Action item: Go to the line below that has "hfov_deg: 40.7", print it and each line after it exactly, and stop after the line that has "exposure_s: 1/200"; leave out pictures.

Study material:
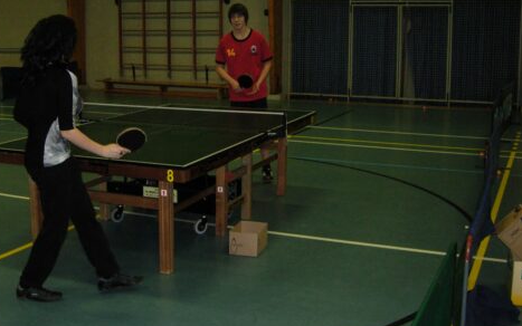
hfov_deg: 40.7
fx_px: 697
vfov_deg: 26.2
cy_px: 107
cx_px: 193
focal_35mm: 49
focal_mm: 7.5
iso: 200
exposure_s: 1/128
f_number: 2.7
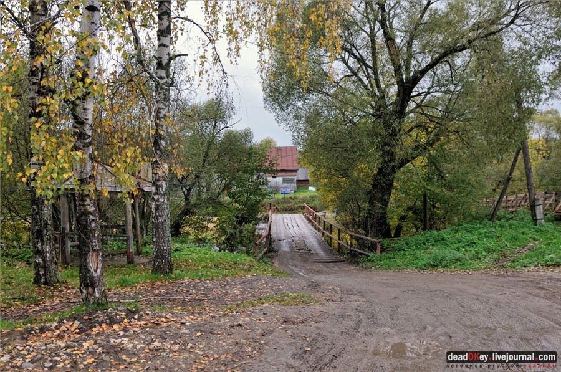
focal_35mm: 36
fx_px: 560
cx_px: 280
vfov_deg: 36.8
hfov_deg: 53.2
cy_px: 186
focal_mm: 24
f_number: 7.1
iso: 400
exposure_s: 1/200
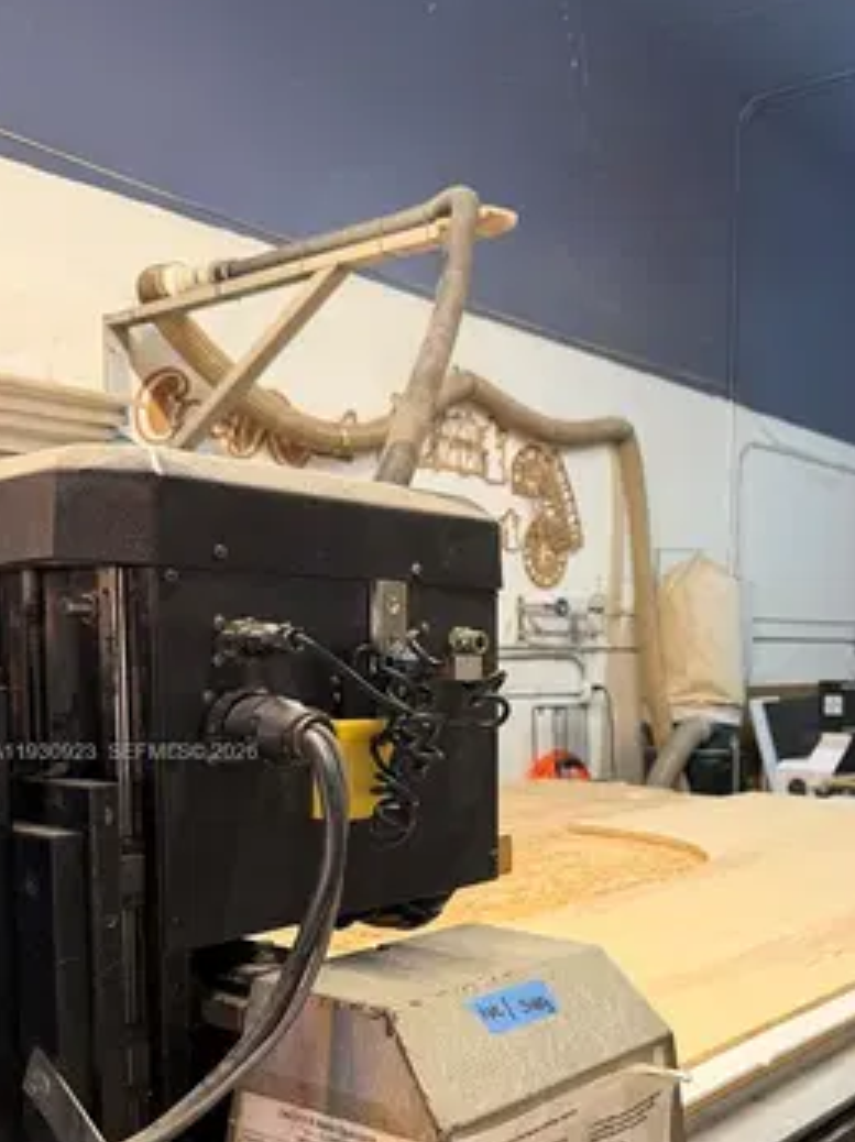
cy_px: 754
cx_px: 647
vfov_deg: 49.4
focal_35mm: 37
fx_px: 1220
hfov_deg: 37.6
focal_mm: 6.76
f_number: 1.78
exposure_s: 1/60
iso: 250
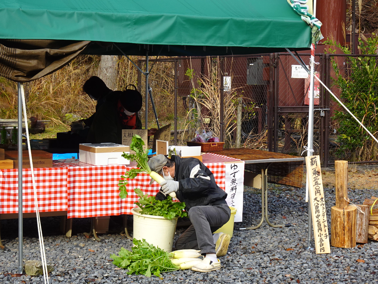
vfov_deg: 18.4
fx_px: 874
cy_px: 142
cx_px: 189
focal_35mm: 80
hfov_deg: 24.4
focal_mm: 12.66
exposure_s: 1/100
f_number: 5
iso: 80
* * *
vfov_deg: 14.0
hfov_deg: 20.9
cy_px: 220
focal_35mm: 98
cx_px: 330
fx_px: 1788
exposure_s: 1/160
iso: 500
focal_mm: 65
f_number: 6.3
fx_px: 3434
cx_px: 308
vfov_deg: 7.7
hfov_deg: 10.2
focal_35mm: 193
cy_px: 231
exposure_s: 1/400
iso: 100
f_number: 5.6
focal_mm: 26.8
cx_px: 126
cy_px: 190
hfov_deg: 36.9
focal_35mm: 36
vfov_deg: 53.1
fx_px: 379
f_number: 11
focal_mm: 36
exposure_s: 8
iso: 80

Result of this exercise:
hfov_deg: 40.7
fx_px: 697
vfov_deg: 26.2
cy_px: 107
cx_px: 193
focal_35mm: 49
focal_mm: 7.5
iso: 200
exposure_s: 1/128
f_number: 2.7
focal_35mm: 36
fx_px: 560
cx_px: 280
vfov_deg: 36.8
hfov_deg: 53.2
cy_px: 186
focal_mm: 24
f_number: 7.1
iso: 400
exposure_s: 1/200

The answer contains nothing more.